Marion Nestle points out something interesting surrounding the pistachio recall which now involves 2 million pounds of nuts and involves 74 products so far. Just how was the Salmonella contamination discovered? It was first reported that Kraft foods found contamination in some of their trail mix and I was giving them credit for following HACCP protocols even though they are not required by the FDA for foods like trail mix. Only for sprouts, fresh juices, seafood, and eggs on the FDA side and for meat and poultry on the USDA side. Evidently, according to USA Today, a small nut company in Illinois, Georgia’s Nut, routinely tests for Salmonella and found the bacteria in nuts purchased from Setton Pistachio of California. Georgia’s Nut recalled products distributed in the Chicago area. This company also produces a trail mix for Kraft Foods. It notified Kraft Foods, which also promptly recalled its products.

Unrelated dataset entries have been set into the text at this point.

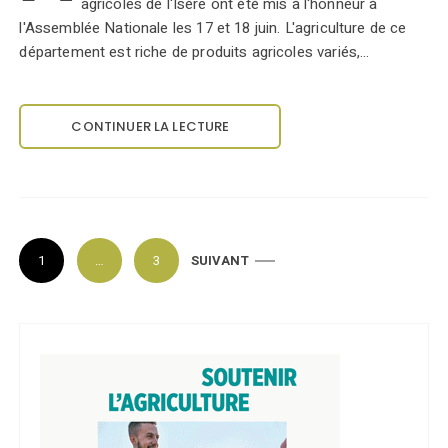
agricoles de l'Isère ont été mis à l'honneur à
l'Assemblée Nationale les 17 et 18 juin. L'agriculture de ce
département est riche de produits agricoles variés,…
CONTINUER LA LECTURE
P
1
…
3
SUIVANT
a
g
i
n
a
t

It is evidently Georgia's Nut and not Kraft that follows a HACCP (Hazard Analysis and Critical Control Point) protocol. HACCP is a science-based food safety procedure that requires analyzing where contamination might occur in production processes (hazard analysis), taking steps to prevent contamination at those critical control points, and using pathogen testing to make sure the steps were followed and the plan is working.
Kraft and other like food processors are only required to follow Good Manufacturing Processes, which are considerably less rigorous (Hello the peanut butter recalls ). Kudos go to Georgia's Nut for going beyond the requirements and catching this thing before people got sick.
Marion has long advocated HACCP requirements for all foods which seems like a better and better idea.